I’m not sure that that rule makes any sense as I type it out, but let’s take the example of a simple data model from primary key to named tuple. In this instance, I’d probably say that keeping track of the “primary key” and index information is a use within a single usage, so one should probably use the subspace layer directly (probably choosing short names for the primary keyspace and secondary indexes subspaces–perhaps the integers 1 and 2–maybe reserving 0 for meta-data?). But let’s say you wanted to run two copies of this simple system on the same cluster. Then maybe you’d give each collection its own directory prefix. Something like:

dir: "/use1", 1, key1 -> { a: 10, b: "val"}
dir: "/use1", 1, key2 -> { a: 66: c: "var"}
dir: "/use1", 2, "a", 10 -> key1
dir: "/use1", 2, "a", 66 -> key2

dir: "/use2", 1, key3 -> { a: 15 }
dir: "/use2", 1, key4 -> { a: 14, d: false }
dir: "/use2", 2, "a", 14 -> key4
dir: "/use2", 2, "a", 15 -> key3

(Another thing you could so is for each usage, you keep track of its own directory layer that has a mapping of, say, index or table names to short prefixes that you use within that copy of your system, which avoids one use case spilling into another and, say, filling up its directory layer. This also helps balance out the load rather than sending everything to the one-and-only directory layer and creating hot keys.)

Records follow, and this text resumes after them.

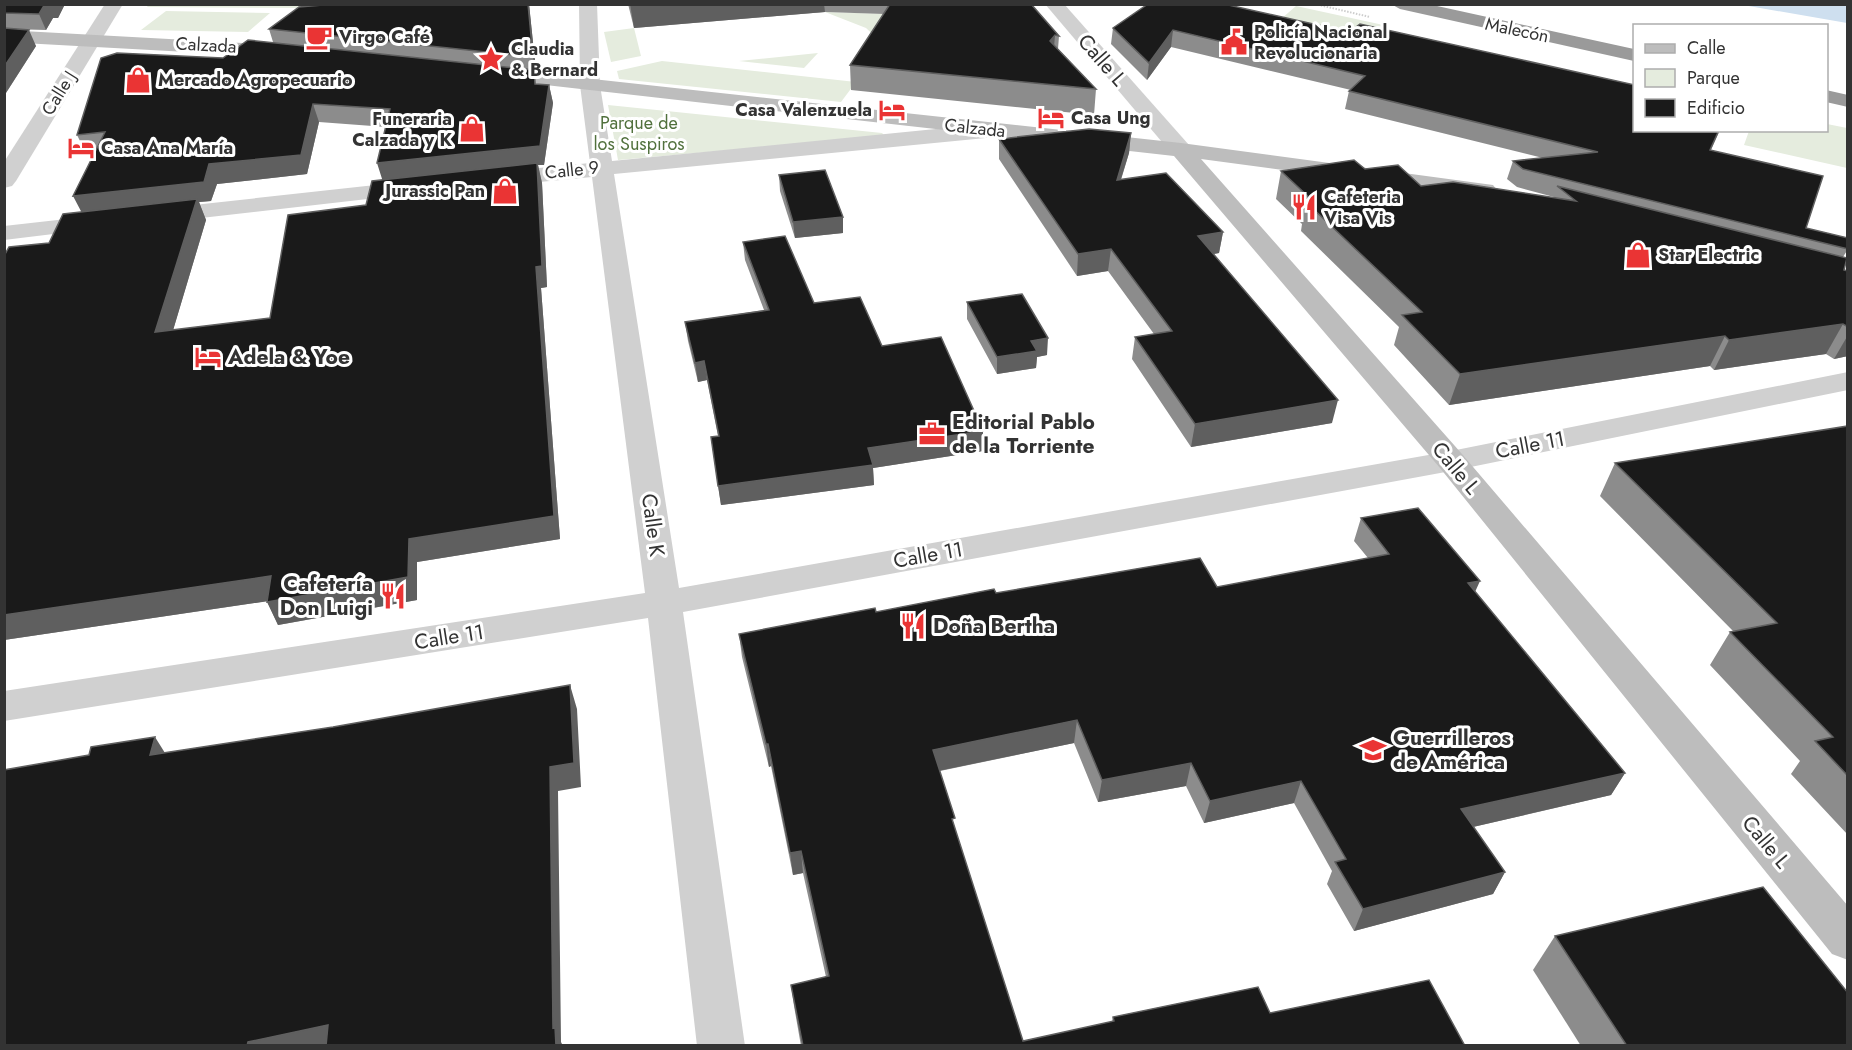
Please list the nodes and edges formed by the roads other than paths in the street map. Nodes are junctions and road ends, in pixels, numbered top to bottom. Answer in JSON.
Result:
{"nodes":[{"id":1,"x":114,"y":4,"type":"edge"},
{"id":2,"x":588,"y":4,"type":"edge"},
{"id":3,"x":1054,"y":4,"type":"edge"},
{"id":4,"x":1400,"y":4,"type":"edge"},
{"id":5,"x":4,"y":36,"type":"edge"},
{"id":6,"x":92,"y":39,"type":"junction"},
{"id":7,"x":296,"y":53,"type":"edge"},
{"id":8,"x":1633,"y":55,"type":"edge"},
{"id":9,"x":472,"y":72,"type":"edge"},
{"id":10,"x":590,"y":85,"type":"junction"},
{"id":11,"x":1828,"y":96,"type":"edge"},
{"id":12,"x":1848,"y":101,"type":"edge"},
{"id":13,"x":996,"y":130,"type":"junction"},
{"id":14,"x":1181,"y":150,"type":"junction"},
{"id":15,"x":602,"y":167,"type":"junction"},
{"id":16,"x":4,"y":181,"type":"edge"},
{"id":17,"x":473,"y":181,"type":"edge"},
{"id":18,"x":438,"y":185,"type":"edge"},
{"id":19,"x":1505,"y":194,"type":"edge"},
{"id":20,"x":4,"y":232,"type":"edge"},
{"id":21,"x":1848,"y":381,"type":"edge"},
{"id":22,"x":1451,"y":461,"type":"junction"},
{"id":23,"x":664,"y":603,"type":"junction"},
{"id":24,"x":4,"y":706,"type":"edge"},
{"id":25,"x":1848,"y":940,"type":"edge"},
{"id":26,"x":721,"y":1046,"type":"edge"}],
"edges":[{"from":1,"to":6,"type":"street","name":"Calle J"},
{"from":2,"to":10,"type":"street","name":"Calle K"},
{"from":3,"to":14,"type":"street","name":"Calle L"},
{"from":4,"to":8,"type":"highway","name":"Malecón"},
{"from":5,"to":6,"type":"main road","name":"Calzada"},
{"from":6,"to":7,"type":"main road","name":"Calzada"},
{"from":6,"to":16,"type":"street","name":"Calle J"},
{"from":9,"to":10,"type":"main road","name":"Calzada"},
{"from":10,"to":13,"type":"main road","name":"Calzada"},
{"from":10,"to":15,"type":"street","name":"Calle K"},
{"from":11,"to":12,"type":"highway"},
{"from":13,"to":14,"type":"main road","name":"Calzada"},
{"from":13,"to":15,"type":"street","name":"Calle 9"},
{"from":14,"to":19,"type":"main road","name":"Calzada"},
{"from":14,"to":22,"type":"main road","name":"Calle L"},
{"from":15,"to":17,"type":"street","name":"Calle 9"},
{"from":15,"to":23,"type":"street","name":"Calle K"},
{"from":18,"to":20,"type":"street"},
{"from":21,"to":22,"type":"street","name":"Calle 11"},
{"from":22,"to":23,"type":"street","name":"Calle 11"},
{"from":22,"to":25,"type":"main road","name":"Calle L"},
{"from":23,"to":24,"type":"street","name":"Calle 11"},
{"from":23,"to":26,"type":"street","name":"Calle K"}]}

Hopefully this is at all cogent. If not, feel free to ask follow up questions.


(Amirouche) #3

Does this translates in terms of Python code into creating Directory instance?

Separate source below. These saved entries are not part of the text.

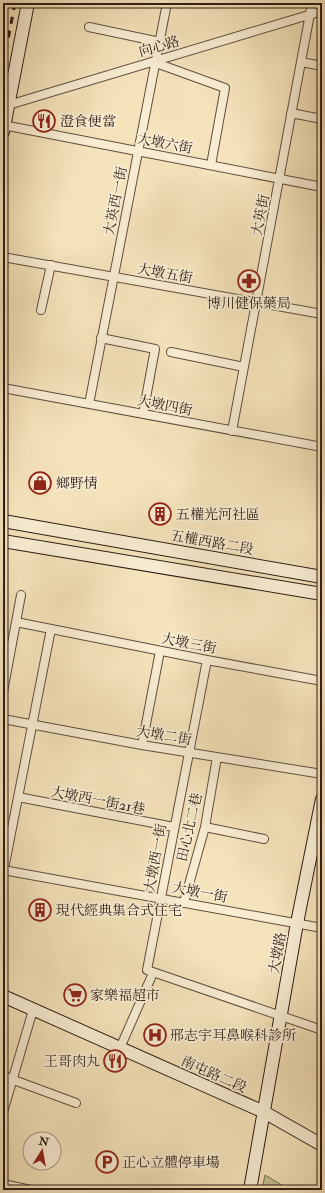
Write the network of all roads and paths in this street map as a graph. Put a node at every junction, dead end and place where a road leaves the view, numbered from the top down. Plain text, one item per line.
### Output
1 (28, 3) edge
2 (167, 3) edge
3 (312, 3) edge
4 (322, 11) edge
5 (309, 16) junction
6 (88, 28) dead end
7 (160, 42) junction
8 (156, 62) junction
9 (301, 62) junction
10 (322, 66) edge
11 (6, 105) edge
12 (292, 113) junction
13 (322, 119) edge
14 (3, 127) edge
15 (138, 151) junction
16 (211, 165) junction
17 (280, 178) junction
18 (322, 186) edge
19 (3, 257) edge
20 (50, 265) junction
21 (114, 277) junction
22 (256, 302) junction
23 (41, 310) dead end
24 (322, 314) edge
25 (101, 338) junction
26 (171, 352) dead end
27 (244, 367) junction
28 (3, 388) edge
29 (89, 404) junction
30 (143, 414) junction
31 (232, 431) junction
32 (322, 447) edge
33 (3, 521) edge
34 (3, 541) edge
35 (322, 576) edge
36 (322, 594) edge
37 (21, 595) dead end
38 (16, 622) junction
39 (51, 629) junction
40 (160, 651) junction
41 (207, 660) junction
42 (322, 680) edge
43 (3, 692) edge
44 (3, 719) edge
45 (31, 725) junction
46 (142, 745) junction
47 (189, 752) junction
48 (217, 757) junction
49 (322, 774) edge
50 (18, 798) junction
51 (322, 799) edge
52 (174, 827) junction
53 (205, 827) junction
54 (264, 839) dead end
55 (3, 871) edge
56 (161, 897) junction
57 (184, 902) junction
58 (297, 923) junction
59 (322, 928) edge
60 (154, 973) junction
61 (3, 996) edge
62 (33, 1010) junction
63 (281, 1016) junction
64 (322, 1030) edge
65 (120, 1048) junction
66 (3, 1076) edge
67 (13, 1080) junction
68 (76, 1103) dead end
69 (3, 1112) edge
70 (264, 1112) junction
71 (322, 1145) edge
72 (3, 1184) edge
73 (32, 1190) edge
74 (250, 1190) edge

1 - 11 main road
2 - 7 street, 大英西一街
3 - 5 street, 大英街
4 - 5 street, 向心路
5 - 8 street, 向心路
5 - 9 street, 大英街
6 - 7 street
7 - 8 street, 大英西一街
8 - 11 street, 向心路
8 - 15 street, 大英西一街
8 - 16 street
9 - 10 street
9 - 12 street, 大英街
11 - 14 main road
12 - 13 street
12 - 17 street, 大英街
14 - 15 street, 大墩六街
15 - 16 street, 大墩六街
15 - 21 street, 大英西一街
16 - 17 street, 大墩六街
17 - 18 street, 大墩六街
17 - 22 street, 大英街
19 - 20 street, 大墩五街
20 - 21 street, 大墩五街
20 - 23 street
21 - 22 street, 大墩五街
21 - 25 street, 大英西一街
22 - 24 street, 大墩五街
22 - 27 street, 大英街
25 - 29 street, 大英西一街
25 - 30 street
26 - 27 street
27 - 31 street, 大英街
28 - 29 street, 大墩四街
29 - 30 street, 大墩四街
30 - 31 street, 大墩四街
31 - 32 street, 大墩四街
33 - 35 main road, 五權西路二段
34 - 36 main road
37 - 38 street
38 - 39 street, 大墩三街
38 - 43 street
39 - 40 street, 大墩三街
39 - 45 street
40 - 41 street, 大墩三街
40 - 46 street
41 - 42 street, 大墩三街
41 - 47 street, 大墩西一街
44 - 45 street, 大墩二街
45 - 46 street, 大墩二街
45 - 50 street
46 - 47 street, 大墩二街
47 - 48 street, 大墩二街
47 - 52 street, 大墩西一街
48 - 49 street, 大墩二街
48 - 53 street, 田心北二巷
50 - 52 street, 大墩西一街21巷
50 - 55 street
51 - 58 main road, 大墩路
52 - 56 street, 大墩西一街
53 - 54 street
53 - 57 street, 田心北二巷
55 - 56 street, 大墩一街
56 - 57 street, 大墩一街
56 - 60 street, 大墩西一街
57 - 58 street, 大墩一街
58 - 59 street, 大墩一街
58 - 63 main road, 大墩路
60 - 63 street
60 - 65 street
61 - 62 main road, 南屯路二段
62 - 65 main road, 南屯路二段
62 - 67 street
63 - 64 street
63 - 70 main road, 大墩路
65 - 70 main road, 南屯路二段
66 - 67 street
67 - 68 street
67 - 69 street
70 - 71 main road, 南屯路二段
70 - 74 main road, 大墩路
72 - 73 street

I just want to stress that Subspace alone already allows that.

A “single usage” like say, in a mongodb-like collection, there is the 1) actual documents and 2) the description of indices (metadata) 3) the actual indices. All those three subspaces don’t need to be directories to me.

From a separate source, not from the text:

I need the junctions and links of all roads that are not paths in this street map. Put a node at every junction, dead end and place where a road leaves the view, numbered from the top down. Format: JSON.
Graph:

I think that’s the most two important points.

It seems to me, I can go on with Subspace class and Enum classes which will map application / collection / subs to short prefixes. It avoids the hot keys problem and avoid the need to come up with a cache machinery. I will have:

  • I will have as short as possible prefixes
  • I will be able to rename subspaces by changing the enum
  • I will somewhat be able to query with some heuristics, the structure via enum introspection

That said it’s a more ‘static’ approach, I can not dynamically in the application create subspaces since they are statically ‘allocated’ in the enums.


(Alec Grieser) #4

Yeah, creating the directory instance (i.e., calling create, open, or create_or_open). Listing the directory layer also queries it.

Correct.

Yeah, that is loosely what I meant by a single “usage”, though there’s probably a better term for it. Though different collections might have their own directory (or different “database” where “database” is used to mean “a set of collections”.)

Your approach here looks solid enough to me. Depending on the application, you might be able to still create new subspaces on the fly (for certain definitions of “on the fly”). I’mg going to use your example of a document database with documents, indices, and meta-data about which indices exist. Lets say you wanted to add a new index. In the index meta-data, if you include the (short) subspace prefix, then you can effectively add to your enum on the fly. Now, um, you have to somehow solve the problem of how do you make sure all of your clients get word that the new index exists (but that shouldn’t be too hard, right?), but once you do, you get the subspace prefix virtually for free.

But yeah, a static approach would sound reasonable if you have some notion of what the subspaces might look like a priori, which you probably do.